Important Treatment Information
ARGININE HCl VS. ARGININE BASE
- Arginine HCl is given intravenously (IV) to UCD patients in the hospital setting. Arginine HCl is sometimes used by pharmacists to create a pediatric suspension (liquid) for oral use in UCD children. Arginine HCl can cause acidosis. Patients receiving arginine HCl may require additional monitoring for acidosis by their metabolic physician.
- Arginine free base powder is the standard used for daily oral administration for chronic management of some urea cycle disorders. It does not cause acidosis.
Families should check to ensure the product they are receiving from their pharmacy for oral administration is arginine free base. If arginine HCl has been substituted by the pharmacy, the metabolic physician needs to be notified in case additional monitoring for acidosis is needed. Even healthcare professionals are not always aware of the difference in these two products.
With an increasing amount of unregulated dietary supplement products on the market, it is very important to stay vigilant and make sure which form of arginine you are receiving from the pharmacy. Some pharmacies have started distributing Arginine HCl powder instead of Arginine free base powder to patients without notifying the patient/family or treating physician of the substitution. Your metabolic physician will determine whether it is safe to continue on arginine HCl and whether additional monitoring is needed. If the physician wishes the patient to receive arginine free base only, the prescription must state explicitly "arginine free base."
FDA Drug Warning - Valproic Acid (trade name Depakote, anticonvulsant) strongly contraindicated in UCD patients.
Hyperammonemic encephalopathy, sometimes fatal, has been reported following initiation of valproate therapy in patients with urea cycle disorders, a group of uncommon genetic abnormalities, particularly ornithine transcarbamylase deficiency. Prior to the initiation of valproate therapy, evaluation for UCD should be considered in the following patients: 1) those with a history of unexplained encephalopathy or coma, encephalopathy associated with a protein load, pregnancy or postpartum encephalopathy unexplained mental retardation, or history of elevated plasma ammonia or glutamine; 2) those with cyclical vomiting and lethargy, episodic extreme irritability, ataxia, low BUN, or protein avoidance; 3) those with a family history of UCD or a family history of unexplained infant deaths (particularly males); 4) those with other signs and symptoms of UCD. Patients who develop symptoms of unexplained hyperammonemic encephalopathy while receiving valproate therapy should receive prompt treatment (including discontinuation of valproate therapy) and be evaluated for underlying urea cycle disorders.
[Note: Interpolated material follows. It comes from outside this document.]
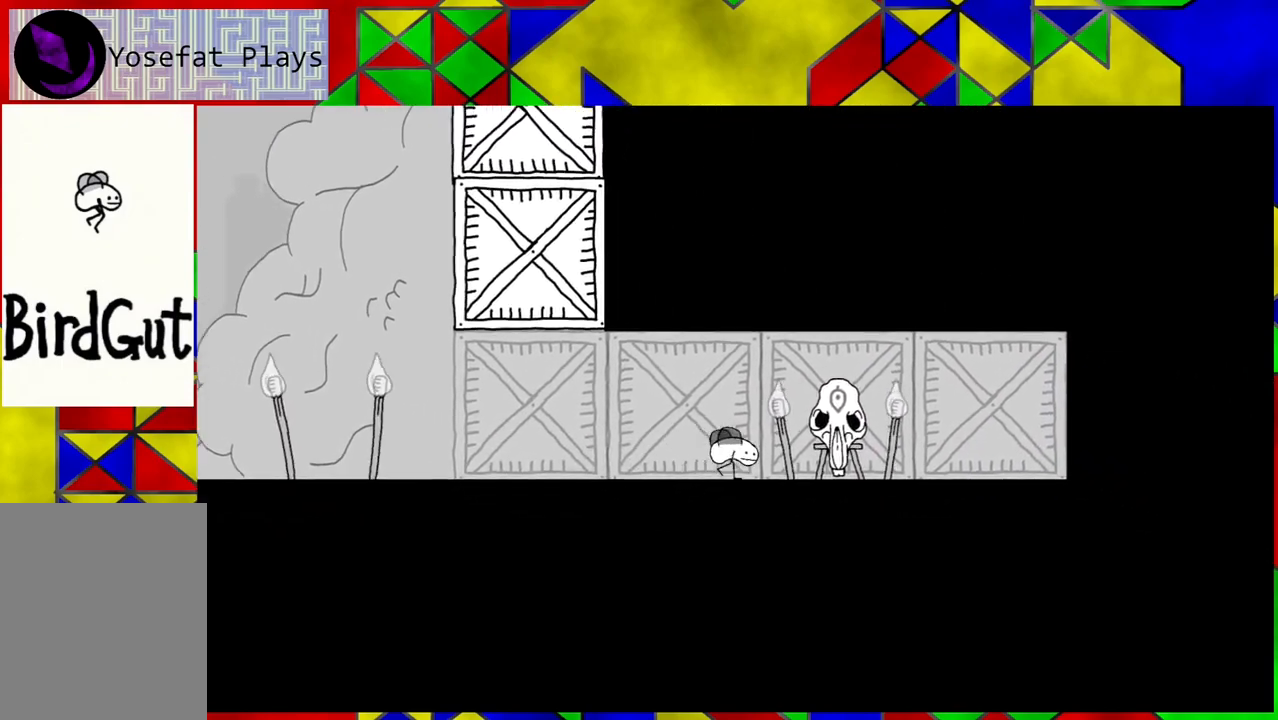
{"buttons": [], "left_stick": "center", "right_stick": "center", "events": [[333, "DPAD_RIGHT", "up"]]}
For more information, click here.
Warning - Corticosteroid (prednisone, Solu-Medrol, etc.) & Haloperidol Contraindication: Use of these medications may cause breakdown of body protein and result in fatal increase in plasma ammonia levels.
Sodium Phenylbutyrate for treatment of Urea Cycle Disorders Medication usage precaution: When administered as part of a drug treatment regimen for urea cycle disorders, sodium phenylbutyrate should not be exposed to heat, or mixed or taken with any acidic beverages such as orange juice, lemonade, etc.